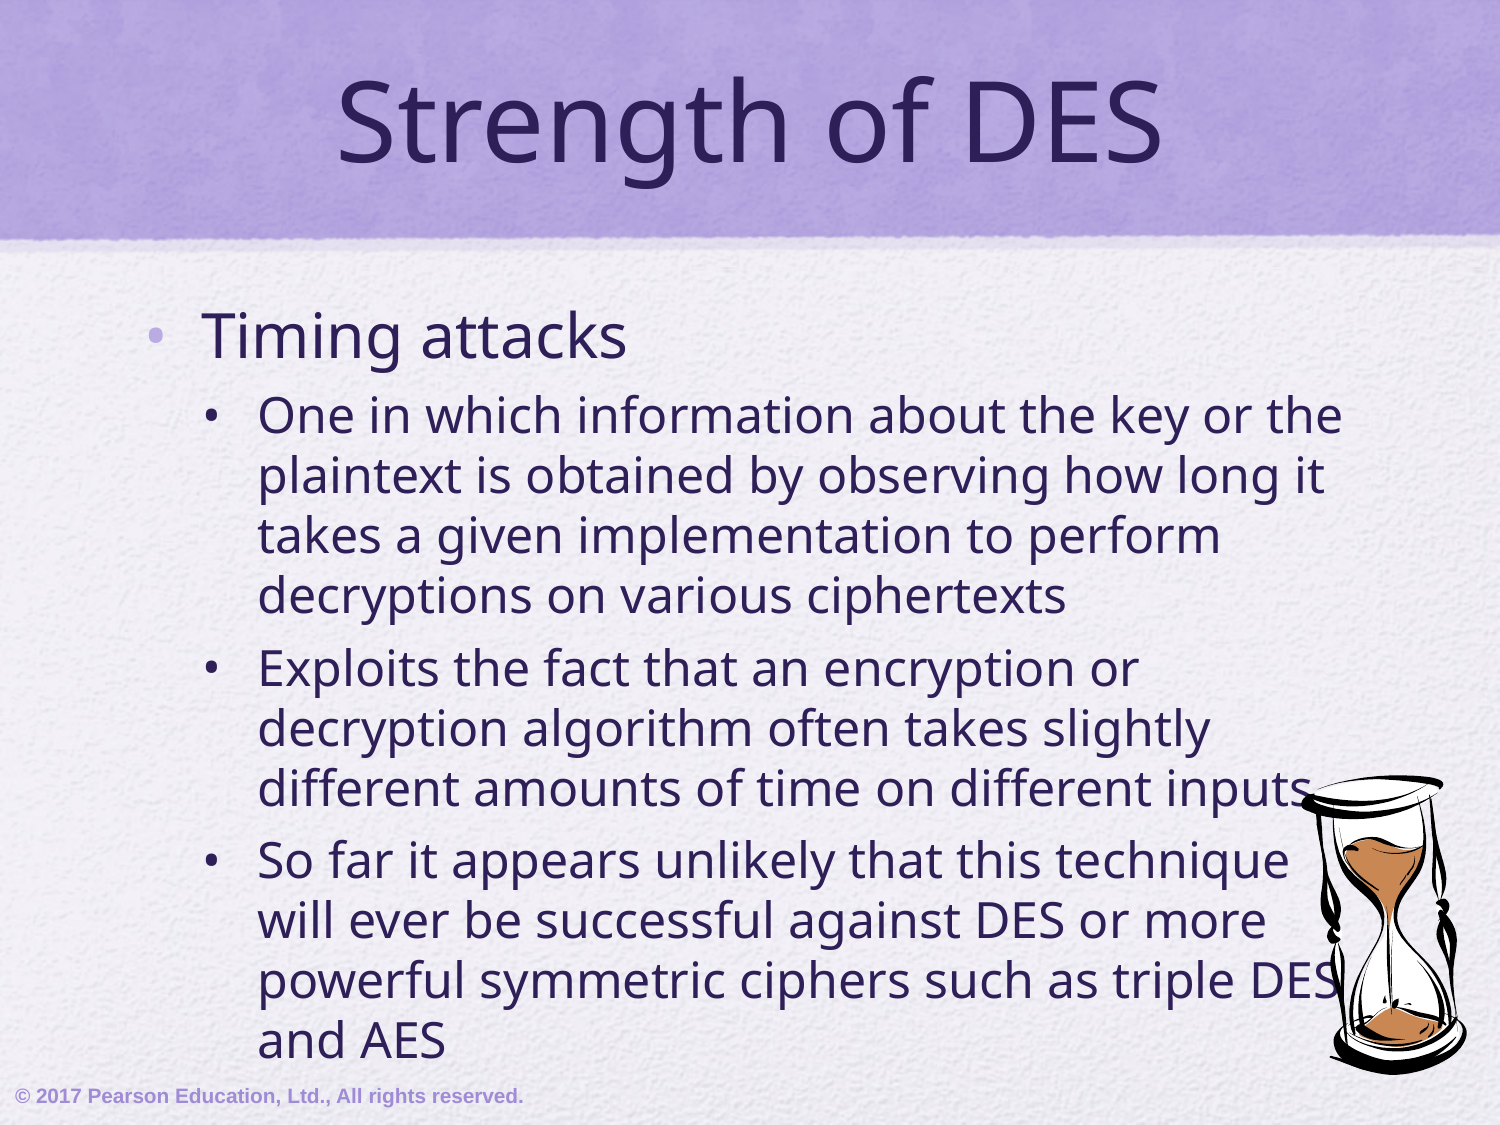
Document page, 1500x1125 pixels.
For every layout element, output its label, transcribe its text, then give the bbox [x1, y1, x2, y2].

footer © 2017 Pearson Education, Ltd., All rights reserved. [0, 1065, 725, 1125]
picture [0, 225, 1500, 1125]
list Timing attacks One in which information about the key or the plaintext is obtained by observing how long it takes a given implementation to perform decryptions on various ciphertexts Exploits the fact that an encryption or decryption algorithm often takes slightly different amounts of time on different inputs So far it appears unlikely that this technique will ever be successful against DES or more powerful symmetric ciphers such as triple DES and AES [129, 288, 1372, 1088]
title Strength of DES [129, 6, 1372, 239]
__________________________________________________
- **Exercise description**
Images in the records must not be repeated; everything else should be returned exactly.

- **Answer space**
Document page, 1500x1125 pixels.
For every layout element, output its label, transcribe its text, then give the bbox [x1, y1, x2, y2].

footer © 2017 Pearson Education, Ltd., All rights reserved. [0, 1065, 725, 1125]
picture [0, 225, 1500, 1125]
list Timing attacks One in which information about the key or the plaintext is obtained by observing how long it takes a given implementation to perform decryptions on various ciphertexts Exploits the fact that an encryption or decryption algorithm often takes slightly different amounts of time on different inputs So far it appears unlikely that this technique will ever be successful against DES or more powerful symmetric ciphers such as triple DES and AES [129, 288, 1372, 1088]
title Strength of DES [129, 6, 1372, 239]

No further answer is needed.